Crime and Punishment
Crime and Punishment
The English policeman (or woman) on the beat who can be asked the way or the time and who will always give a civil answer really does exist.
To a world that is more used to gun-toting law enforcement officers who might know the way to the nearest park but are certainly not about to tell you, the English police person is a curiosity.
Serried ranks of them attend every open air occasion and provide a comforting sense of continuity. They are always on hand everywhere except, as the English observe, when you really need one.
Unlike their European and transatlantic counterparts, they will never fine you on the spot and will seldom use unnecessary violence. They will just caution or arrest you and turn up in court to tell the judge and full supporting cast exactly why you should be fined, imprisoned or deported.
The English expect their police to be beyond reproach and are shocked to the core when charges of brutality or corruption come to light, despite the fact that such behaviour is the stuff of many police dramas on television. As far as the English are concerned, life should never imitate art. They seem to have no difficulty accepting the one while rejecting the other and go on to be shocked all over again when yet another ugly truth is revealed.
English prisons are, by common consent, overcrowded and ill-equipped.
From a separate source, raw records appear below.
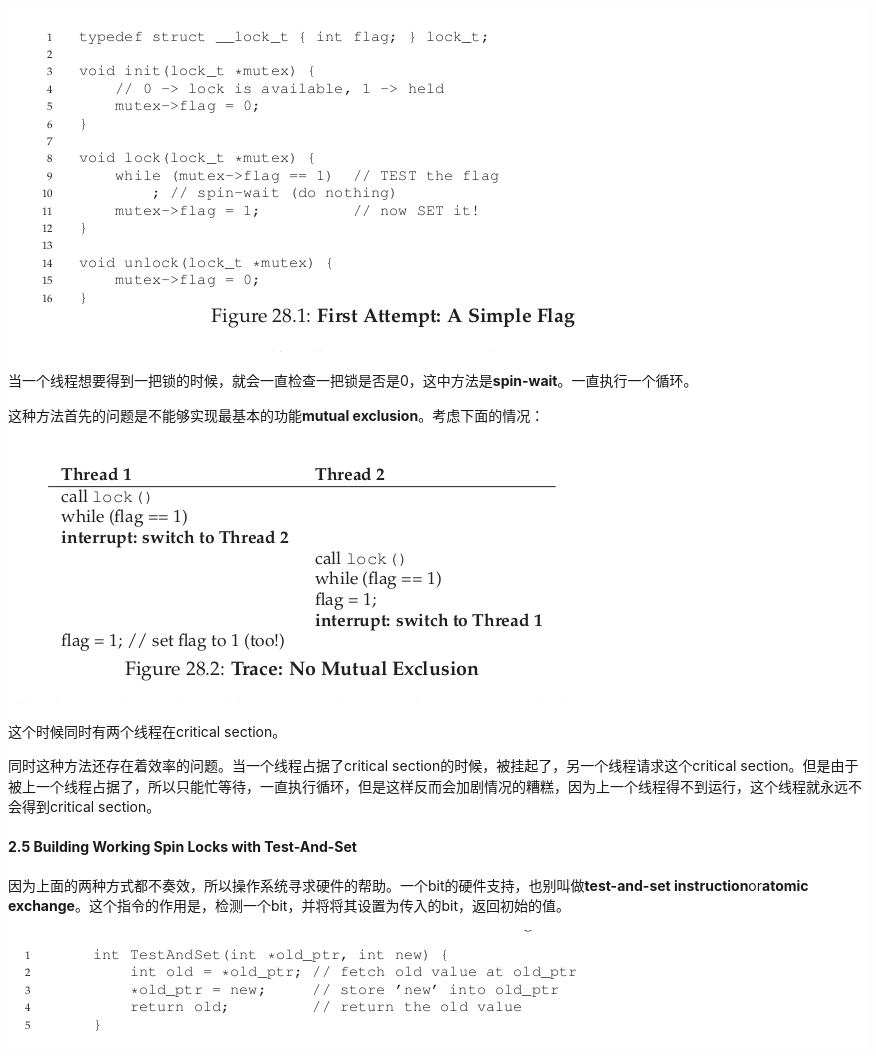 ![](./images/168.png)

当一个线程想要得到一把锁的时候，就会一直检查一把锁是否是0，这中方法是**spin-wait**。一直执行一个循环。

这种方法首先的问题是不能够实现最基本的功能**mutual exclusion**。考虑下面的情况：

![](./images/169.png)

这个时候同时有两个线程在critical section。

同时这种方法还存在着效率的问题。当一个线程占据了critical section的时候，被挂起了，另一个线程请求这个critical section。但是由于被上一个线程占据了，所以只能忙等待，一直执行循环，但是这样反而会加剧情况的糟糕，因为上一个线程得不到运行，这个线程就永远不会得到critical section。

#### 2.5 Building Working Spin Locks with Test-And-Set

因为上面的两种方式都不奏效，所以操作系统寻求硬件的帮助。一个bit的硬件支持，也别叫做**test-and-set instruction**or**atomic exchange**。这个指令的作用是，检测一个bit，并将将其设置为传入的bit，返回初始的值。

![](./images/170.png)
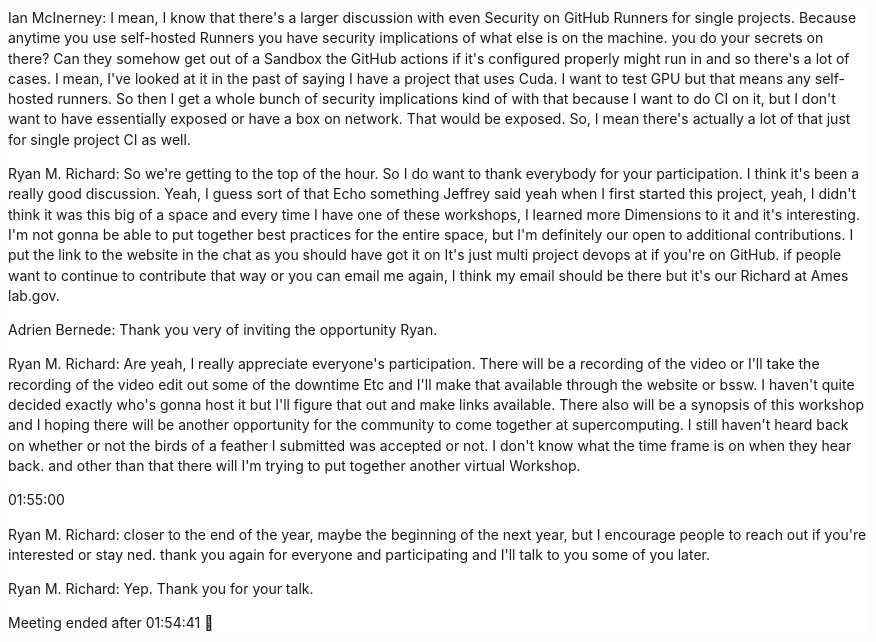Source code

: Ian McInerney: I mean, I know that there's a larger discussion with even
Security on GitHub Runners for single projects. Because anytime you use
self-hosted Runners you have security implications of what else is on the
machine. you do your secrets on there? Can they somehow get out of a Sandbox
the GitHub actions if it's configured properly might run in and so there's a
lot of cases. I mean, I've looked at it in the past of saying I have a project
that uses Cuda. I want to test GPU but that means any self-hosted runners. So
then I get a whole bunch of security implications kind of with that because I
want to do CI on it, but I don't want to have essentially exposed or have a box
on network. That would be exposed. So, I mean there's actually a lot of that
just for single project CI as well.

Ryan M. Richard: So we're getting to the top of the hour. So I do want to thank
everybody for your participation. I think it's been a really good discussion.
Yeah, I guess sort of that Echo something Jeffrey said yeah when I first
started this project, yeah, I didn't think it was this big of a space and every
time I have one of these workshops, I learned more Dimensions to it and it's
interesting. I'm not gonna be able to put together best practices for the
entire space, but I'm definitely our open to additional contributions. I put
the link to the website in the chat as you should have got it on It's just
multi project devops at if you're on GitHub. if people want to continue to
contribute that way or you can email me again, I think my email should be there
but it's our Richard at Ames lab.gov.

Adrien Bernede: Thank you very of inviting the opportunity Ryan.

Ryan M. Richard: Are yeah, I really appreciate everyone's participation. There
will be a recording of the video or I'll take the recording of the video edit
out some of the downtime Etc and I'll make that available through the website
or bssw. I haven't quite decided exactly who's gonna host it but I'll figure
that out and make links available. There also will be a synopsis of this
workshop and I hoping there will be another opportunity for the community to
come together at supercomputing. I still haven't heard back on whether or not
the birds of a feather I submitted was accepted or not. I don't know what the
time frame is on when they hear back. and other than that there will I'm trying
to put together another virtual Workshop.

01:55:00

Ryan M. Richard: closer to the end of the year, maybe the beginning of the next
year, but I encourage people to reach out if you're interested or stay ned.
thank you again for everyone and participating and I'll talk to you some of you
later.

Ryan M. Richard: Yep. Thank you for your talk.

Meeting ended after 01:54:41 👋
Prisoners quickly learn what crime is really all about and reformed characters are pretty thin on the ground.
The English are becoming increasingly aware of the shortcomings of their prison system and are looking closely at other countries' practices and performances.
Meanwhile one ex-public schoolboy, imprisoned for fraud, is on record as having observed that his school education turned out to have been a perfect preparation for the rigours of prison life, except that in prison he was marginally more comfortable.
English law, like many aspects of English life, is based on precedence.
Loosely constructed on the principles of right and wrong the system is impenetrable to the average citizen and quite alien to most foreigners.
It is acted out in real-life drama in period costume as the judiciary, the guilty and the innocent juggle with truth and falsehood in a courageous attempt to find either. And then, if a prisoner's guilt is established, to make the punishment fit the crime. It is the proud boast of the English legal system that this sometimes happens.